**Prompt 1**
List every constitutional amendment that the comments on the Commerce Clause refer to by number or by name.
**Prompt 2**
Continue the comments on the Commerce Clause from the point where they stop.

**Exercise text**
Today, though, under the “Commerce Clause” jurisprudence, at least as I as a lay person understand it, that the Government of the United States could pass and enforce the Volstead act without the 18th amendment, thus making both the 18th and 21st amendments (repeal of the 18th) an historical anachronism, since as I understand it, given the current interpretation of the commerce clause, the Governrnment of the United States could do this, anyway, since this is “interstate commerce”.
Am I missing something, or in the space of less than 100 hundred years has constitutional jurisprudence really changed that much, and what does that mean for the state of the consititution in another 100 years?
I hate to admit it, but it scares me.
March 26, 2010, 5:48 pmJeffrey Simno says:
Re: Section 1
Ridiculous to have an amendment focused solely on the health care law. In my opinion, the problem is not the government in health care; the problem is the government breaking the Constitution (via the Commerce Clause) to get into health care. We need to have an amendment that stops Congress from manipulating the Commerce Clause to extend the reach of their power beyond the Constitution’s original intent. May I suggest the Freedom of Autonomy Amendment below.

**Record extracts**
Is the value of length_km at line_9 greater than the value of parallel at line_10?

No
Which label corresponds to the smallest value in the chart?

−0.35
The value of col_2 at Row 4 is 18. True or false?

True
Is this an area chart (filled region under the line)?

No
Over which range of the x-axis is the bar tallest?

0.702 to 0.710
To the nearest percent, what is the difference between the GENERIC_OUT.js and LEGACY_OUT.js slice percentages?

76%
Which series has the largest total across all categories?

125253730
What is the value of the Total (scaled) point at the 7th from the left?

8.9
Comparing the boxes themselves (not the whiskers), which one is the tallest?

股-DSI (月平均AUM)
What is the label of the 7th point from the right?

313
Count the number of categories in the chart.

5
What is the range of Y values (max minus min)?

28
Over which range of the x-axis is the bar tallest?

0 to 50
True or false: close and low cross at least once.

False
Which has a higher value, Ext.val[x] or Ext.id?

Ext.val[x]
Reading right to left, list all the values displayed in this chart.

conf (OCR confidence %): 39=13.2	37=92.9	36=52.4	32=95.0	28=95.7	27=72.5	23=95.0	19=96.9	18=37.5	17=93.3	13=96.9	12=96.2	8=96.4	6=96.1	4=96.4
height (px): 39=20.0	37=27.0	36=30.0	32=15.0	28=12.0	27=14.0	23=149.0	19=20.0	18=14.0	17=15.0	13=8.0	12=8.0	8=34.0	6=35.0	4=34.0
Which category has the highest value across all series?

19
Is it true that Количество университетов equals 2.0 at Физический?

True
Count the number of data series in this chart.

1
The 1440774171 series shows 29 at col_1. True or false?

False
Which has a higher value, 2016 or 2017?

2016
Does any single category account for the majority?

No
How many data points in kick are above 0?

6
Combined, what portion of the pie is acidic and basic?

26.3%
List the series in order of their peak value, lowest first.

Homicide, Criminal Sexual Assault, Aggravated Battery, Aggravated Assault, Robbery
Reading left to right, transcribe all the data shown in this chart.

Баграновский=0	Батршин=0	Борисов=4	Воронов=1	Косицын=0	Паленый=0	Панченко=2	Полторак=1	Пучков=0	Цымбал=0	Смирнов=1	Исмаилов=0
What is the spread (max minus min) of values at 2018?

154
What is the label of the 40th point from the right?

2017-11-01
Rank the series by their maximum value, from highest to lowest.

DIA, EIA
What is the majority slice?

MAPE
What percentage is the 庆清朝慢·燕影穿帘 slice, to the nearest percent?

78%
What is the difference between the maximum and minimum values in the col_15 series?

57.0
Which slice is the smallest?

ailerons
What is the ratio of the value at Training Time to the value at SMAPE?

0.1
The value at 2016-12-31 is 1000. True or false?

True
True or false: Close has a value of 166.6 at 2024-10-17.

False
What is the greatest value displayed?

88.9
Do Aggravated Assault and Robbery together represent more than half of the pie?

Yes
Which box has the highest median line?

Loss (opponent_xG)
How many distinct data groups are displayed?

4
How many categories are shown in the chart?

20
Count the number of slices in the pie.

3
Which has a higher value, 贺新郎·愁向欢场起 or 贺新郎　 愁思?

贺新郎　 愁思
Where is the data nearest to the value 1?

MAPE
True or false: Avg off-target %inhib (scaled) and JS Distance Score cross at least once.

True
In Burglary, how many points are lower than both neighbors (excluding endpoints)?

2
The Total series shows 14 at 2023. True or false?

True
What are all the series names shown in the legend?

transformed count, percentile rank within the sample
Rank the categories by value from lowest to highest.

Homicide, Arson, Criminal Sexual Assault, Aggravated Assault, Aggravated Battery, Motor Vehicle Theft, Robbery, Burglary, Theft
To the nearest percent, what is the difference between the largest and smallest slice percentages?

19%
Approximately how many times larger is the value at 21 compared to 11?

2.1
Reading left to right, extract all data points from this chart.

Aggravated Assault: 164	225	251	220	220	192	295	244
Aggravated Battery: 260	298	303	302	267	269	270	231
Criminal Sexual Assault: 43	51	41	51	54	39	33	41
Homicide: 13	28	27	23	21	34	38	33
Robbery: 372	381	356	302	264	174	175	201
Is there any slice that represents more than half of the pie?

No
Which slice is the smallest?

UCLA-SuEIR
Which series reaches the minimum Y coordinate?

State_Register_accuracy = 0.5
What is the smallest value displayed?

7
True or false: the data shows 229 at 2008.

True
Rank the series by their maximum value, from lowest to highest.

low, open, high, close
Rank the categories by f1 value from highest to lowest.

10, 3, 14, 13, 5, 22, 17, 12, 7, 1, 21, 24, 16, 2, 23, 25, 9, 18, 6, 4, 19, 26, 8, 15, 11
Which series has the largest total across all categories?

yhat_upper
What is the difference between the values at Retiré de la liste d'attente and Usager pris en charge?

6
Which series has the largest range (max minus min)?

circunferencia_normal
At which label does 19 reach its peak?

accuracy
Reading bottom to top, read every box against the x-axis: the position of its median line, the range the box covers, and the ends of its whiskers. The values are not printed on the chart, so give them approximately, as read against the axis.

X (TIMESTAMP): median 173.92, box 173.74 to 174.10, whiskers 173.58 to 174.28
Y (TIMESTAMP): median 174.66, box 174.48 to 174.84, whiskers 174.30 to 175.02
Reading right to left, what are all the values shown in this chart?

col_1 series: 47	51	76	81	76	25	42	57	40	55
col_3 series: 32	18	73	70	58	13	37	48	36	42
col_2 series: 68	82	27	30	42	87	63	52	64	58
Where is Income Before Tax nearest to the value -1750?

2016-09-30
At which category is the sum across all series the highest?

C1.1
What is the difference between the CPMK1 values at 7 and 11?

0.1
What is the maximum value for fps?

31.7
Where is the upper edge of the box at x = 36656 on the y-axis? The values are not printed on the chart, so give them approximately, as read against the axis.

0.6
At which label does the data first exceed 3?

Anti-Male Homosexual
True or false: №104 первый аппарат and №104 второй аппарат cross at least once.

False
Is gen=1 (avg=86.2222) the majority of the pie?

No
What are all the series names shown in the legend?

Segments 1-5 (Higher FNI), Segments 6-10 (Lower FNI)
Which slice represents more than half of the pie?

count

**Expected output 1**
the 18th amendment
the 21st amendment
the Freedom of Autonomy Amendment

**Expected output 2**
Re: Section 2
2/3′s of the Governors is way too small a number and would result in states with the largest populations being unfairly controlled by the more plentiful small states. It would have to be 3/4′s of the Governors.
Proposed Constitutional Amendment:
FREEDOM OF AUTONOMY
Congress shall make no law mandating, regulating, or prohibiting the right of the people willfully to engage in or willfully to abstain from activities that do not directly cause harm.
March 26, 2010, 5:49 pmDangerMouse says:
Today, though, under the “Commerce Clause” jurisprudence, at least as I as a lay person understand it, that the Government of the United States could pass and enforce the Volstead act without the 18th amendment, thus making both the 18th and 21st amendments (repeal of the 18th) an historical anachronism, since as I understand it, given the current interpretation of the commerce clause, the Governrnment of the United States could do this, anyway, since this is “interstate commerce”.
Don, I’ve said this many times. Yes, you’re right. Current understanding of commerce clause jurpsirudence is DESIGNED to make statist Constitutional amendments like the 18th Amendment unnecessary. That is ENTIRELY the point.
March 26, 2010, 5:54 pmDanube of Thought says:
I would strike this clause from Section 2:
they may rescind any law or regulation of the United States, or
I would do so simply in the interest of increasing the likelihood of getting the amendment passed. If it were passed, then perhaps two-thirds of the governors might at some point propose an amendment empowering them to rescind US laws and regulations.
March 26, 2010, 5:56 pmAnym_Avey says:
You mean to say the founders were unaware of the Honourable East India Company?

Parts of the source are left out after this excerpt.